# [DESCRIPTION OF THE TASK]
Transcribe all of the data exactly. Omit the pictures.

# [Human keypoint data]

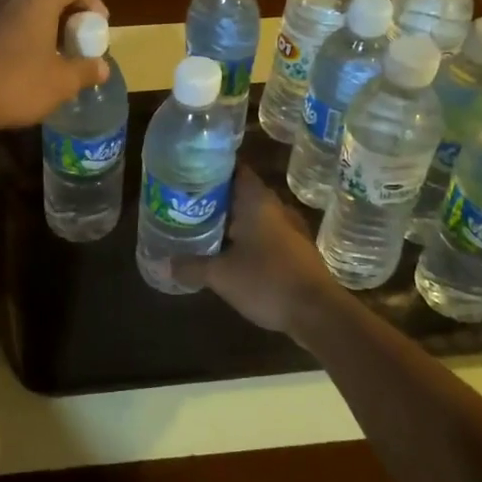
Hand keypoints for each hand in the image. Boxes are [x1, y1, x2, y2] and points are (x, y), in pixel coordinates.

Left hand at [0, 0, 110, 131]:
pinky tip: (28, 67)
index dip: (92, 1)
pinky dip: (25, 39)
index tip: (100, 25)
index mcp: (38, 0)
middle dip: (69, 18)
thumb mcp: (62, 82)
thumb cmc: (17, 83)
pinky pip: (8, 28)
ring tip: (57, 57)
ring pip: (26, 13)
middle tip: (81, 44)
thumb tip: (102, 67)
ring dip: (46, 30)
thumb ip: (86, 70)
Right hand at [170, 170, 349, 343]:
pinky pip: (264, 234)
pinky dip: (246, 238)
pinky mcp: (295, 249)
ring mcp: (289, 228)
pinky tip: (228, 252)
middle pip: (240, 192)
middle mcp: (274, 207)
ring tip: (201, 226)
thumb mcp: (221, 275)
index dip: (211, 168)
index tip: (187, 173)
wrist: (318, 313)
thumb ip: (191, 266)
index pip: (233, 169)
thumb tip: (163, 264)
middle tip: (186, 203)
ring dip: (231, 220)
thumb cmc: (267, 281)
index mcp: (256, 200)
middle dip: (215, 197)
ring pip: (253, 215)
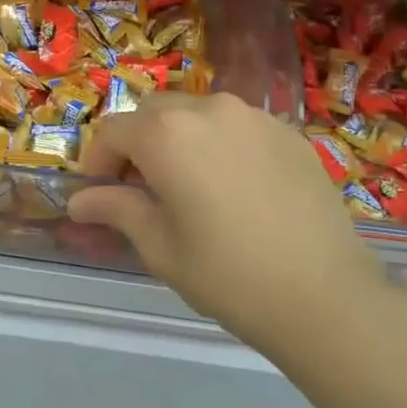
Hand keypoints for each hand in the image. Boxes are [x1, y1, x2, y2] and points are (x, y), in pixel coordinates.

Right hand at [69, 94, 388, 350]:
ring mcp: (253, 116)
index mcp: (166, 134)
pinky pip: (237, 126)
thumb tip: (78, 200)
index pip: (112, 131)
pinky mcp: (289, 132)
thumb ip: (116, 209)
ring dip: (179, 140)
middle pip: (153, 113)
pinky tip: (235, 188)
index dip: (97, 161)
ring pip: (196, 114)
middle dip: (137, 145)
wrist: (328, 298)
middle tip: (142, 191)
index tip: (99, 195)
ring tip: (190, 187)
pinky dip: (220, 145)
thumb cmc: (228, 275)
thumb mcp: (160, 247)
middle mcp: (208, 108)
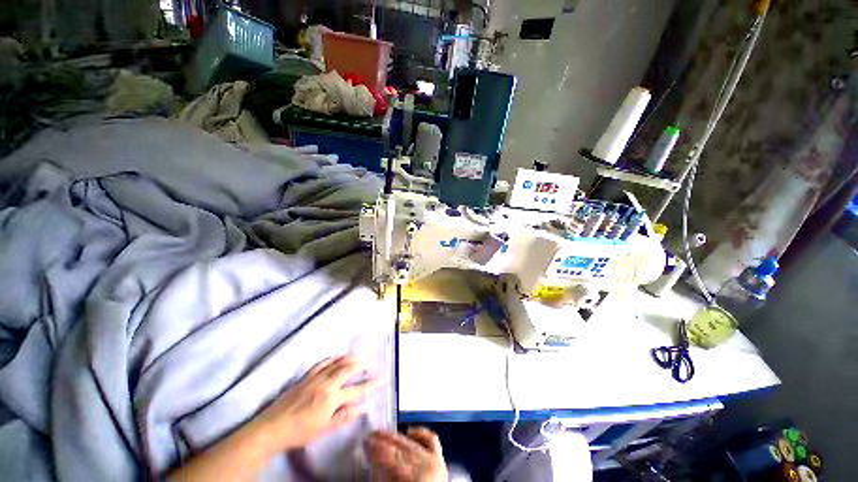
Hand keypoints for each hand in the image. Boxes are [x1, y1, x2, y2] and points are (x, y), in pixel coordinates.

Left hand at [253, 356, 377, 452]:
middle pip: (348, 369)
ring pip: (337, 362)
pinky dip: (334, 357)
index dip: (371, 384)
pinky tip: (338, 356)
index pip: (357, 390)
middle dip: (361, 365)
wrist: (272, 428)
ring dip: (350, 358)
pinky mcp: (306, 375)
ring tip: (359, 357)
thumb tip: (362, 407)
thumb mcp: (324, 429)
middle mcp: (326, 383)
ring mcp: (316, 377)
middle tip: (370, 364)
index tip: (382, 379)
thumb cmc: (300, 432)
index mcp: (331, 399)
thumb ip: (345, 416)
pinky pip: (323, 361)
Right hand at [365, 428, 447, 481]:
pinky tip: (409, 431)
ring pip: (412, 444)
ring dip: (396, 438)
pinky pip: (431, 441)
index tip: (365, 442)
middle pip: (401, 450)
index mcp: (415, 480)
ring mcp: (436, 464)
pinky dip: (420, 434)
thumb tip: (373, 468)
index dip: (377, 449)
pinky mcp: (441, 462)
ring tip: (382, 433)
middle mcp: (427, 468)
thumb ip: (384, 479)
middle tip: (369, 436)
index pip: (392, 459)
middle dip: (383, 442)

# [ANSWER BELOW]
Hand keypoints for each hand in the image. Boxes are [x1, y1, x2, y2] and points are (x, y), in pixel coordinates.

Left hand at [0, 0, 110, 131]:
pinky tip: (28, 67)
index dip: (92, 1)
pinky dip: (25, 39)
index tip: (100, 25)
index mcp: (38, 0)
middle dip: (69, 18)
thumb mcp: (62, 82)
thumb cmc: (17, 83)
pinky pip: (8, 28)
ring tip: (57, 57)
ring pip: (26, 13)
middle tip: (81, 44)
thumb tip: (102, 67)
ring dip: (46, 30)
thumb ip: (86, 70)
Right hand at [170, 170, 349, 343]:
pinky pip: (264, 234)
pinky dip: (246, 238)
pinky mcp: (295, 249)
ring mcp: (289, 228)
pinky tip: (228, 252)
middle pip: (240, 192)
middle mcp: (274, 207)
ring tip: (201, 226)
thumb mcp: (221, 275)
index dip: (211, 168)
index tip: (187, 173)
wrist: (318, 313)
thumb ip: (191, 266)
index pip: (233, 169)
thumb tip: (163, 264)
middle tip: (186, 203)
ring dip: (231, 220)
thumb cmc: (267, 281)
index mcp: (256, 200)
middle dip: (215, 197)
ring pip: (253, 215)
Hand keypoints for each hand in the image. Boxes are [x1, y1, x2, y2] and points are (x, y), in pixel coordinates.

Right hand at [69, 94, 388, 350]:
ring mcp: (253, 116)
index mcp: (166, 134)
pinky pip: (237, 126)
thumb tip: (78, 200)
index pip: (112, 131)
pinky mcp: (289, 132)
thumb ip: (116, 209)
ring dip: (179, 140)
middle pip: (153, 113)
pinky tip: (235, 188)
index dip: (97, 161)
ring pip: (196, 114)
middle dip: (137, 145)
wrist: (328, 298)
middle tip: (142, 191)
index tip: (99, 195)
ring tip: (190, 187)
pinky dip: (220, 145)
thumb cmc: (228, 275)
thumb mcp: (160, 247)
middle mcp: (208, 108)
Hand keypoints for each hand in the image. Boxes are [x1, y1, x2, y2] and points are (x, y), in pixel coordinates.

Left hand at [253, 356, 377, 452]:
middle pip: (348, 369)
ring pip: (337, 362)
pinky dip: (334, 357)
index dip: (371, 384)
pinky tip: (338, 356)
index pip: (357, 390)
middle dip: (361, 365)
wrist: (272, 428)
ring dip: (350, 358)
pinky mcp: (306, 375)
ring tip: (359, 357)
thumb tip: (362, 407)
thumb mcp: (324, 429)
middle mcp: (326, 383)
ring mcp: (316, 377)
middle tip: (370, 364)
index tip: (382, 379)
thumb cmc: (300, 432)
index mcp: (331, 399)
thumb ip: (345, 416)
pinky pip: (323, 361)
Right hand at [365, 428, 447, 481]:
pinky tip: (409, 431)
ring pip: (412, 444)
ring dip: (396, 438)
pinky pip: (431, 441)
index tip: (365, 442)
middle pip: (401, 450)
index mcp: (415, 480)
ring mcp: (436, 464)
pinky dip: (420, 434)
thumb tip: (373, 468)
index dip: (377, 449)
pinky mcp: (441, 462)
ring tip: (382, 433)
middle mcp: (427, 468)
thumb ip: (384, 479)
middle tip: (369, 436)
index pip: (392, 459)
middle dip: (383, 442)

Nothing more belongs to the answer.